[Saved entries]
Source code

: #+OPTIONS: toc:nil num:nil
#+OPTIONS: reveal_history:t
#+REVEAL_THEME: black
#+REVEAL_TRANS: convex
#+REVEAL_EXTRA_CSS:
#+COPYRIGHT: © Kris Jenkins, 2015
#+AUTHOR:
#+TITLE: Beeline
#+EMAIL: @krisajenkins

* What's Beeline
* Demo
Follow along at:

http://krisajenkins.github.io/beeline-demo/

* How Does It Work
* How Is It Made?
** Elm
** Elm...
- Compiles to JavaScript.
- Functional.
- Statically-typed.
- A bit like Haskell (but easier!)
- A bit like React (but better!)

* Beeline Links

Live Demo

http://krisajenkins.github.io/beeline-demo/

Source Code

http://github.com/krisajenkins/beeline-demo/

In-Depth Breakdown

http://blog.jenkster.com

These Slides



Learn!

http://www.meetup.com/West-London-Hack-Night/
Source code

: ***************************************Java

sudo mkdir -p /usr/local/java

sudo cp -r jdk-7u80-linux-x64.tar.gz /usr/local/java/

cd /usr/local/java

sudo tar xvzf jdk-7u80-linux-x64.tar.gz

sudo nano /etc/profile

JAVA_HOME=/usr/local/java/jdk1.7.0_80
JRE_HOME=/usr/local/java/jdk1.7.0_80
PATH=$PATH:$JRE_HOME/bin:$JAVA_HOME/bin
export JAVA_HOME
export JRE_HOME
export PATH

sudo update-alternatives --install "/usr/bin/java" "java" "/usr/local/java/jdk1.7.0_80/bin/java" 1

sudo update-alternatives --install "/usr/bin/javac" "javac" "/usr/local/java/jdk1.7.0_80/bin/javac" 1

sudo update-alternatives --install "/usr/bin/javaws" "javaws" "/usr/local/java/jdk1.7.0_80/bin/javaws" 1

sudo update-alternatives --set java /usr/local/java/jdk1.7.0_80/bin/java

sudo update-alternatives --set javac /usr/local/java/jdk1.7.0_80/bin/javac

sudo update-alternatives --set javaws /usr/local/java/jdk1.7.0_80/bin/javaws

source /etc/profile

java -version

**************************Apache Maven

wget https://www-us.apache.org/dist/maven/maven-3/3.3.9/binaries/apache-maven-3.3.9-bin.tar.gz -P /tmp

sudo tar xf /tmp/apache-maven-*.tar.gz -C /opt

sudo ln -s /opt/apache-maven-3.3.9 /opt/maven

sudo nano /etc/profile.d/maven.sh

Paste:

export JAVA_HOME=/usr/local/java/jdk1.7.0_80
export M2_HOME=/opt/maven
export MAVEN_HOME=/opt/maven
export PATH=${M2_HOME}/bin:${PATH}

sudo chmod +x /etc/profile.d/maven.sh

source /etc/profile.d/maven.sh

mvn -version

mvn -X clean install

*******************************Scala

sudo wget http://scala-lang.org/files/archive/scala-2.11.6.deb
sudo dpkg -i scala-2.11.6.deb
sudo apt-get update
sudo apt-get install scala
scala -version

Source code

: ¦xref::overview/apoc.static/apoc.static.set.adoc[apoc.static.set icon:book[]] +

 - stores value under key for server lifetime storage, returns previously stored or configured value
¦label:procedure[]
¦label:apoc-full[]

| Problem |
Copy the data. Make sure every line matches exactly.

| Output below |
Source code

: #+OPTIONS: toc:nil num:nil
#+OPTIONS: reveal_history:t
#+REVEAL_THEME: black
#+REVEAL_TRANS: convex
#+REVEAL_EXTRA_CSS:
#+COPYRIGHT: © Kris Jenkins, 2015
#+AUTHOR:
#+TITLE: Beeline
#+EMAIL: @krisajenkins

* What's Beeline
* Demo
Follow along at:

http://krisajenkins.github.io/beeline-demo/

* How Does It Work
* How Is It Made?
** Elm
** Elm...
- Compiles to JavaScript.
- Functional.
- Statically-typed.
- A bit like Haskell (but easier!)
- A bit like React (but better!)

* Beeline Links

Live Demo

http://krisajenkins.github.io/beeline-demo/

Source Code

http://github.com/krisajenkins/beeline-demo/

In-Depth Breakdown

http://blog.jenkster.com

These Slides



Learn!

http://www.meetup.com/West-London-Hack-Night/
Source code

: ***************************************Java

sudo mkdir -p /usr/local/java

sudo cp -r jdk-7u80-linux-x64.tar.gz /usr/local/java/

cd /usr/local/java

sudo tar xvzf jdk-7u80-linux-x64.tar.gz

sudo nano /etc/profile

JAVA_HOME=/usr/local/java/jdk1.7.0_80
JRE_HOME=/usr/local/java/jdk1.7.0_80
PATH=$PATH:$JRE_HOME/bin:$JAVA_HOME/bin
export JAVA_HOME
export JRE_HOME
export PATH

sudo update-alternatives --install "/usr/bin/java" "java" "/usr/local/java/jdk1.7.0_80/bin/java" 1

sudo update-alternatives --install "/usr/bin/javac" "javac" "/usr/local/java/jdk1.7.0_80/bin/javac" 1

sudo update-alternatives --install "/usr/bin/javaws" "javaws" "/usr/local/java/jdk1.7.0_80/bin/javaws" 1

sudo update-alternatives --set java /usr/local/java/jdk1.7.0_80/bin/java

sudo update-alternatives --set javac /usr/local/java/jdk1.7.0_80/bin/javac

sudo update-alternatives --set javaws /usr/local/java/jdk1.7.0_80/bin/javaws

source /etc/profile

java -version

**************************Apache Maven

wget https://www-us.apache.org/dist/maven/maven-3/3.3.9/binaries/apache-maven-3.3.9-bin.tar.gz -P /tmp

sudo tar xf /tmp/apache-maven-*.tar.gz -C /opt

sudo ln -s /opt/apache-maven-3.3.9 /opt/maven

sudo nano /etc/profile.d/maven.sh

Paste:

export JAVA_HOME=/usr/local/java/jdk1.7.0_80
export M2_HOME=/opt/maven
export MAVEN_HOME=/opt/maven
export PATH=${M2_HOME}/bin:${PATH}

sudo chmod +x /etc/profile.d/maven.sh

source /etc/profile.d/maven.sh

mvn -version

mvn -X clean install

*******************************Scala

sudo wget http://scala-lang.org/files/archive/scala-2.11.6.deb
sudo dpkg -i scala-2.11.6.deb
sudo apt-get update
sudo apt-get install scala
scala -version

Source code

: ¦xref::overview/apoc.static/apoc.static.set.adoc[apoc.static.set icon:book[]] +

 - stores value under key for server lifetime storage, returns previously stored or configured value
¦label:procedure[]
¦label:apoc-full[]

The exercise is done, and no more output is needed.